From Persistence to Resilience: New Betti Numbers for Analyzing Robustness in Simplicial Complex Networks
Pablo Hernández-García, Daniel Hernández Serrano, Darío Sánchez Gómez
TL;DR
The paper addresses the limitation that classical Betti numbers miss hole thickness and higher‑order adjacencies in simplicial networks by introducing two refined invariants: thick Betti numbers, which quantify how holes are supported by higher‑dimensional facets via coskeletal filtrations, and cohesive Betti numbers, which assess higher‑order adjacencies through h‑face posets and finite space cohomology. It develops a persistent viewpoint by using coskeletal and dimension‑restricted refinements and extends this with a biparameter persistence framework to study resilience under simplicial attacks along two axes: attack progression and structural refinement. Key contributions include the formal definitions and invariance properties of thick and cohesive Betti numbers, their interpretation for robustness, and the barycentric subdivision perspective that links cohesive invariants to standard computational pipelines.
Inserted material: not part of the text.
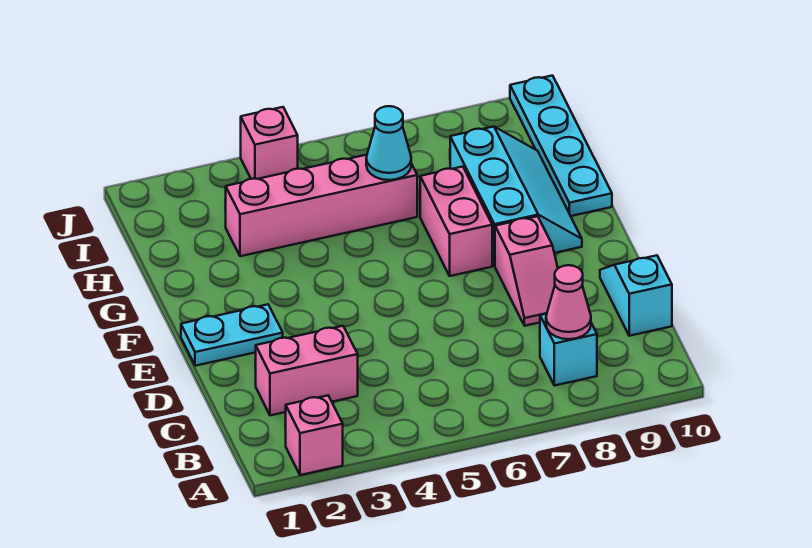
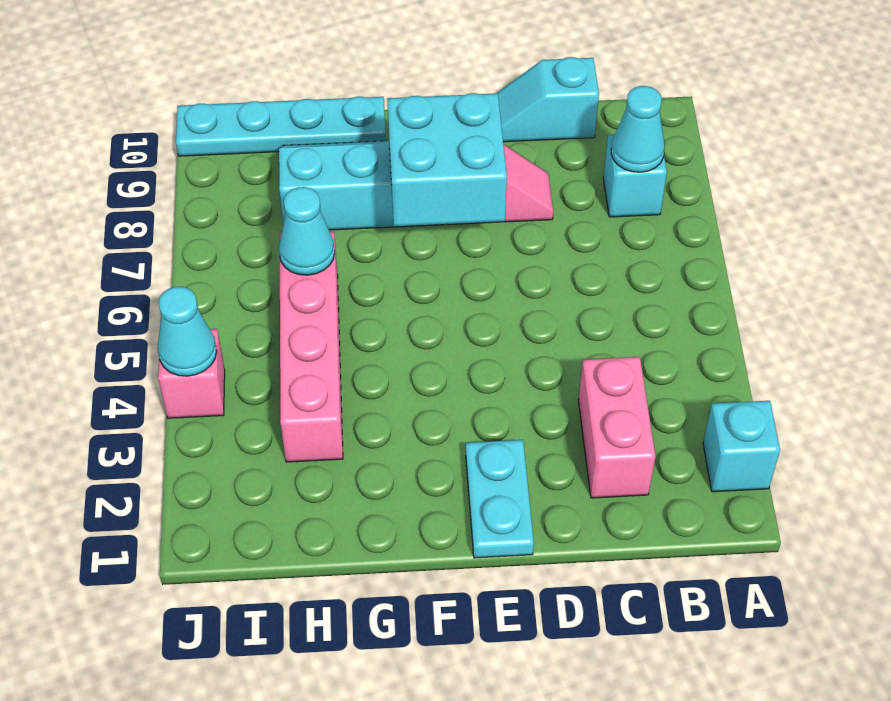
pink brick A2 level 1 -> cyan brick A2 level 1
pink cone B8 level 2 -> cyan cone B8 level 2
none -> cyan brick E7:F8 level 2
pink brick F7:G7 level 1 -> none
none -> cyan cone J4 level 2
The work thus provides a richer topological descriptor set for higher‑order networks, enabling potentially impactful applications in neuroscience, cancer dynamics, contagion processes, and topological deep learning, while also outlining practical limitations and future research directions.
Abstract
Persistent homology is a fundamental tool in topological data analysis; however, it lacks methods to quantify the fragility or fineness of cycles, anticipate their formation or disappearance, or evaluate their stability beyond persistence. Furthermore, classical Betti numbers fail to capture key structural properties such as simplicial dimensions and higher-order adjacencies. In this work, we investigate the robustness of simplicial networks by analyzing cycle thickness and their resilience to failures or attacks. To address these limitations, we draw inspiration from persistent homology to introduce filtrations that model distinct simplicial elimination rules, leading to the definition of two novel Betti number families: thick and cohesive Betti numbers. These improved invariants capture richer structural information, enabling the measurement of the thickness of the links in the homology cycle and the assessment of the strength of their connections. This enhances and refines classical topological descriptors and our approach provides deeper insights into the structural dynamics of simplicial complexes and establishes a theoretical framework for assessing robustness in higher-order networks. Finally, we establish that the resilience of topological features to simplicial attacks can be systematically examined through biparameter persistence modules, wherein one parameter encodes the progression of the attack, and the other captures structural refinements informed by thickness or cohesiveness.